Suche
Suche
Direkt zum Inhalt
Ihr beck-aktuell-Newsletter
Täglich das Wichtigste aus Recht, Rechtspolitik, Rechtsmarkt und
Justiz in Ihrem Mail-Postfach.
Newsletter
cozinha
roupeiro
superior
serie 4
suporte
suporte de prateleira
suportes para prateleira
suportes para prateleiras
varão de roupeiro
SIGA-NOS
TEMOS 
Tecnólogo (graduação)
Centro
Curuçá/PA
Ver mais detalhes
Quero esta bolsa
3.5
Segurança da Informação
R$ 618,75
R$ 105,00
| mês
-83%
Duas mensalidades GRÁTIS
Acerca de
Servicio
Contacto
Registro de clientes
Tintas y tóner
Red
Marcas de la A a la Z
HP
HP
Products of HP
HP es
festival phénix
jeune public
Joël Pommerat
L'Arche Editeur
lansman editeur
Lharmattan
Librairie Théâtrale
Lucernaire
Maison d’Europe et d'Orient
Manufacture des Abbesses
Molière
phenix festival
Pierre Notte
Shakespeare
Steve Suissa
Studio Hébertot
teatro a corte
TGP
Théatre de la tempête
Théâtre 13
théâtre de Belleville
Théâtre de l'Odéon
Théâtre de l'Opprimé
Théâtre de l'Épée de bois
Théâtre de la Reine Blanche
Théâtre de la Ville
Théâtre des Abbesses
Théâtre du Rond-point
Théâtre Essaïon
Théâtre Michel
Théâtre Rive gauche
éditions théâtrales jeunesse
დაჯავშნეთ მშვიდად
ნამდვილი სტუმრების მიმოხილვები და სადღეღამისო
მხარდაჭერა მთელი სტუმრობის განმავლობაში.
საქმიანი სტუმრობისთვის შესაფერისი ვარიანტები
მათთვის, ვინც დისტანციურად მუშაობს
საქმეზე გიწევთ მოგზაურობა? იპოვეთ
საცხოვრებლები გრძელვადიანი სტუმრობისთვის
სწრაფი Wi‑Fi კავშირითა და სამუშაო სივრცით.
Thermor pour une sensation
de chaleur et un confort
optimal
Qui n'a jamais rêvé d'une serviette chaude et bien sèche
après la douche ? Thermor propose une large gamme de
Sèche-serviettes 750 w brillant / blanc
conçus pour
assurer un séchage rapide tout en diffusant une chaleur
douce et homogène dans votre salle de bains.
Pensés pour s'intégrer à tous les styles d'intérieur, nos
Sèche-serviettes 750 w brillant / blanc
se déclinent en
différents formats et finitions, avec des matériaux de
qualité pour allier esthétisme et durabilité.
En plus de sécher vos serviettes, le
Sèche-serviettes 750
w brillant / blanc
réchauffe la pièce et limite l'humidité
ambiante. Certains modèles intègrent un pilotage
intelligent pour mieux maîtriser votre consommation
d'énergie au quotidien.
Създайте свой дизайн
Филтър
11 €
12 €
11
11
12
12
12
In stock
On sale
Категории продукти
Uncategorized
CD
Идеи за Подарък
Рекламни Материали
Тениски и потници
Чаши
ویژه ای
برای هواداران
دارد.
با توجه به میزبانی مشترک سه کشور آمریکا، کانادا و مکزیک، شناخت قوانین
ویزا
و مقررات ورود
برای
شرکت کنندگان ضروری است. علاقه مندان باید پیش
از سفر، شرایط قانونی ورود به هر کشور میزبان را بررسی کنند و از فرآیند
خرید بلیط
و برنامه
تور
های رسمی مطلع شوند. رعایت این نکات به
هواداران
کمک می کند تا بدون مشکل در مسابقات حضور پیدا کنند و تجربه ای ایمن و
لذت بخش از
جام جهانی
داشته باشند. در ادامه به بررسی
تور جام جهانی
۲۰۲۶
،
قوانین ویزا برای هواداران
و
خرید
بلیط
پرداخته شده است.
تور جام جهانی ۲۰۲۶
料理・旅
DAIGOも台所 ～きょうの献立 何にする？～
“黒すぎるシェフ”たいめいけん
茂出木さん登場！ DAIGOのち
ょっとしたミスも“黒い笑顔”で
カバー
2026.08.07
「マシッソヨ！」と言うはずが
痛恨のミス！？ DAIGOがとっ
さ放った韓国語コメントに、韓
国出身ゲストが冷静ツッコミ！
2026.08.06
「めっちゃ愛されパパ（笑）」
=-=-=
Description of the task: Set down every line of the listing above, keeping each one unchanged and in its original order.

Exercise response:
Suche
Suche
Direkt zum Inhalt
Ihr beck-aktuell-Newsletter
Täglich das Wichtigste aus Recht, Rechtspolitik, Rechtsmarkt und
Justiz in Ihrem Mail-Postfach.
Newsletter
cozinha
roupeiro
superior
serie 4
suporte
suporte de prateleira
suportes para prateleira
suportes para prateleiras
varão de roupeiro
SIGA-NOS
TEMOS 
Tecnólogo (graduação)
Centro
Curuçá/PA
Ver mais detalhes
Quero esta bolsa
3.5
Segurança da Informação
R$ 618,75
R$ 105,00
| mês
-83%
Duas mensalidades GRÁTIS
Acerca de
Servicio
Contacto
Registro de clientes
Tintas y tóner
Red
Marcas de la A a la Z
HP
HP
Products of HP
HP es
festival phénix
jeune public
Joël Pommerat
L'Arche Editeur
lansman editeur
Lharmattan
Librairie Théâtrale
Lucernaire
Maison d’Europe et d'Orient
Manufacture des Abbesses
Molière
phenix festival
Pierre Notte
Shakespeare
Steve Suissa
Studio Hébertot
teatro a corte
TGP
Théatre de la tempête
Théâtre 13
théâtre de Belleville
Théâtre de l'Odéon
Théâtre de l'Opprimé
Théâtre de l'Épée de bois
Théâtre de la Reine Blanche
Théâtre de la Ville
Théâtre des Abbesses
Théâtre du Rond-point
Théâtre Essaïon
Théâtre Michel
Théâtre Rive gauche
éditions théâtrales jeunesse
დაჯავშნეთ მშვიდად
ნამდვილი სტუმრების მიმოხილვები და სადღეღამისო
მხარდაჭერა მთელი სტუმრობის განმავლობაში.
საქმიანი სტუმრობისთვის შესაფერისი ვარიანტები
მათთვის, ვინც დისტანციურად მუშაობს
საქმეზე გიწევთ მოგზაურობა? იპოვეთ
საცხოვრებლები გრძელვადიანი სტუმრობისთვის
სწრაფი Wi‑Fi კავშირითა და სამუშაო სივრცით.
Thermor pour une sensation
de chaleur et un confort
optimal
Qui n'a jamais rêvé d'une serviette chaude et bien sèche
après la douche ? Thermor propose une large gamme de
Sèche-serviettes 750 w brillant / blanc
conçus pour
assurer un séchage rapide tout en diffusant une chaleur
douce et homogène dans votre salle de bains.
Pensés pour s'intégrer à tous les styles d'intérieur, nos
Sèche-serviettes 750 w brillant / blanc
se déclinent en
différents formats et finitions, avec des matériaux de
qualité pour allier esthétisme et durabilité.
En plus de sécher vos serviettes, le
Sèche-serviettes 750
w brillant / blanc
réchauffe la pièce et limite l'humidité
ambiante. Certains modèles intègrent un pilotage
intelligent pour mieux maîtriser votre consommation
d'énergie au quotidien.
Създайте свой дизайн
Филтър
11 €
12 €
11
11
12
12
12
In stock
On sale
Категории продукти
Uncategorized
CD
Идеи за Подарък
Рекламни Материали
Тениски и потници
Чаши
ویژه ای
برای هواداران
دارد.
با توجه به میزبانی مشترک سه کشور آمریکا، کانادا و مکزیک، شناخت قوانین
ویزا
و مقررات ورود
برای
شرکت کنندگان ضروری است. علاقه مندان باید پیش
از سفر، شرایط قانونی ورود به هر کشور میزبان را بررسی کنند و از فرآیند
خرید بلیط
و برنامه
تور
های رسمی مطلع شوند. رعایت این نکات به
هواداران
کمک می کند تا بدون مشکل در مسابقات حضور پیدا کنند و تجربه ای ایمن و
لذت بخش از
جام جهانی
داشته باشند. در ادامه به بررسی
تور جام جهانی
۲۰۲۶
،
قوانین ویزا برای هواداران
و
خرید
بلیط
پرداخته شده است.
تور جام جهانی ۲۰۲۶
料理・旅
DAIGOも台所 ～きょうの献立 何にする？～
“黒すぎるシェフ”たいめいけん
茂出木さん登場！ DAIGOのち
ょっとしたミスも“黒い笑顔”で
カバー
2026.08.07
「マシッソヨ！」と言うはずが
痛恨のミス！？ DAIGOがとっ
さ放った韓国語コメントに、韓
国出身ゲストが冷静ツッコミ！
2026.08.06
「めっちゃ愛されパパ（笑）」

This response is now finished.